It’s been a tough year for the customers of some of the nation’s largest banks.

Just in the past couple of months, Wells Fargo announced that it’s testing a $3 “activity fee” for debit card users. Bank of America and SunTrust Bank announced that they’ll soon begin charging customers with certain checking accounts a $5 monthly fee to use their debit cards. Citibank has given its customers something else to dread: a new fee structure on Citi checking accounts including increased minimum balances and monthly fees. And Wells Fargo, Chase and SunTrust have all announced that they’re ditching their debit rewards programs indefinitely.

The New York Times recently published a story by personal finance columnist Ron Lieber headlined Question: Why Pay Bank Fees? Lieber seems incredulous that anyone still does business with banks that slap customers with these types of charges. But more and more people seem unwilling to simply accept terms and conditions that aren’t in their best interest. CNN Money also suggests that these people consider withdrawing their money and looking for a new bank.

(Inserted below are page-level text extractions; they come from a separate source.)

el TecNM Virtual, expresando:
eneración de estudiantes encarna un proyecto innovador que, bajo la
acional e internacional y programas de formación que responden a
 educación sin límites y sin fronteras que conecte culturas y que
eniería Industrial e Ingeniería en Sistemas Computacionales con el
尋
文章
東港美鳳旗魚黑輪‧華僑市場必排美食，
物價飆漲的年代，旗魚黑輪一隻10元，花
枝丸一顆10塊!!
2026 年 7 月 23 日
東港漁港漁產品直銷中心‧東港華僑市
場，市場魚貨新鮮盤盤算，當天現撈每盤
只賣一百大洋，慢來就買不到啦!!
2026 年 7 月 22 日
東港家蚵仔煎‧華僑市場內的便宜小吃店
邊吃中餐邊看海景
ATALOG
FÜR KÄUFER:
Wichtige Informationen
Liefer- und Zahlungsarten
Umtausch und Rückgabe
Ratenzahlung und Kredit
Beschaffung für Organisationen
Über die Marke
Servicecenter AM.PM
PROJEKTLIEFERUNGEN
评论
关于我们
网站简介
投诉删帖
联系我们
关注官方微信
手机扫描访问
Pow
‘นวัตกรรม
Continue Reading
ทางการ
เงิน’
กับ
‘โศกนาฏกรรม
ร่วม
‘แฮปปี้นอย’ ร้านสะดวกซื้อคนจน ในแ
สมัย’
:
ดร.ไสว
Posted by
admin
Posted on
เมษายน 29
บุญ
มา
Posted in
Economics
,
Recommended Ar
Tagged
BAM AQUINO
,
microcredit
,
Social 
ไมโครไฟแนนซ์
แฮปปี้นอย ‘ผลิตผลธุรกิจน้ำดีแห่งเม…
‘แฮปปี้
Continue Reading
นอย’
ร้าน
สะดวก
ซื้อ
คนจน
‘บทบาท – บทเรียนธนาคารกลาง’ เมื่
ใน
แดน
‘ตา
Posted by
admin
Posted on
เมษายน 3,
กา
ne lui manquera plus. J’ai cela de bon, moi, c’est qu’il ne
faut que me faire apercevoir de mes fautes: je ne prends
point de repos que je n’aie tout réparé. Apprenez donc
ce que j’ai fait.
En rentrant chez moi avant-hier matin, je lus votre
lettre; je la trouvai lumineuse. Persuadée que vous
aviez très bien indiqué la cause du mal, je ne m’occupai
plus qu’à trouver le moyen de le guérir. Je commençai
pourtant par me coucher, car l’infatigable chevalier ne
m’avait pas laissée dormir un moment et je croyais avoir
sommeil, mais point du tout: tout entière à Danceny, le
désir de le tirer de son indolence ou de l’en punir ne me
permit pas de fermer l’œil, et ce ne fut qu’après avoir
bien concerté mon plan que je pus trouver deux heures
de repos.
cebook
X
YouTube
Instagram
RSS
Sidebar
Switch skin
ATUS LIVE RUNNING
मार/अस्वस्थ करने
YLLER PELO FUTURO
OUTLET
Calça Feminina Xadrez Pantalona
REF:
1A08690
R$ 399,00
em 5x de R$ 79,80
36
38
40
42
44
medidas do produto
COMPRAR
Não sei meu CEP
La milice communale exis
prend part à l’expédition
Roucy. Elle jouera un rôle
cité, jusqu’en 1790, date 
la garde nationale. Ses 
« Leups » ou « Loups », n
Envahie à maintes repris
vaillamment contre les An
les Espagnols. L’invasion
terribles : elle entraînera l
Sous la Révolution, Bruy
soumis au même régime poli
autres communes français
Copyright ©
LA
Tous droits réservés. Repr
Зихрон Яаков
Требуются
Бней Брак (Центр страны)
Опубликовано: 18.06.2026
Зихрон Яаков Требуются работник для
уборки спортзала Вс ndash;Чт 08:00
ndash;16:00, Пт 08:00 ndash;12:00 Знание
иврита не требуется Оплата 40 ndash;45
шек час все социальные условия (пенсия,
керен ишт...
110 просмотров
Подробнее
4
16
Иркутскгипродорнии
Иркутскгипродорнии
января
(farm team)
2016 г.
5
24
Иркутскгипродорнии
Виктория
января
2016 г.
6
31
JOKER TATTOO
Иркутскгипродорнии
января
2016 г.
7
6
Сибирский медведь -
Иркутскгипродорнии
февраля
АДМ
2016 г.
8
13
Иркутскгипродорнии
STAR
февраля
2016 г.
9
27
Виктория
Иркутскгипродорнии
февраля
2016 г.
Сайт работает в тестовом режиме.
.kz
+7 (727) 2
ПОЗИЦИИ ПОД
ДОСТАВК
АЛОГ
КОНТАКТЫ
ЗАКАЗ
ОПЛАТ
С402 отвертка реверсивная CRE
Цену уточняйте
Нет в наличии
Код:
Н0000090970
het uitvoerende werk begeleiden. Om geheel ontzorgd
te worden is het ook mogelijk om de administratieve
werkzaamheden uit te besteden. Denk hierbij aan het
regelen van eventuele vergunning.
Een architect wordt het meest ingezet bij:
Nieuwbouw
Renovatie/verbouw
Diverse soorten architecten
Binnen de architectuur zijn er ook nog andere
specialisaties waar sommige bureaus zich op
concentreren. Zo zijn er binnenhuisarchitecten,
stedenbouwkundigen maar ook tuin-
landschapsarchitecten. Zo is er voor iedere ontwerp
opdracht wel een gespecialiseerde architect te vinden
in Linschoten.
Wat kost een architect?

We’re proud to say that Ally Bank is one of the banks CNN Money and the Times suggest looking into. While switching banks might sound like a hassle, the Times column notes, it’s actually a fairly quick and painless process – especially when customers consider how much money they might save in fees.

Switching to Ally means not having to think about ridiculous fees. It means not getting charged to use your own debit card, and not having to watch the balance of your Ally Interest Checking Account to avoid monthly maintenance fees. Plus, when you factor in the convenience of being able to use any ATM nationwide and having other banks’ ATM fees reimbursed, you may find that switching banks makes sense.

Are you with a bank that charges or plans to charge a new debit card or maintenance fee? What do you look for when choosing a bank?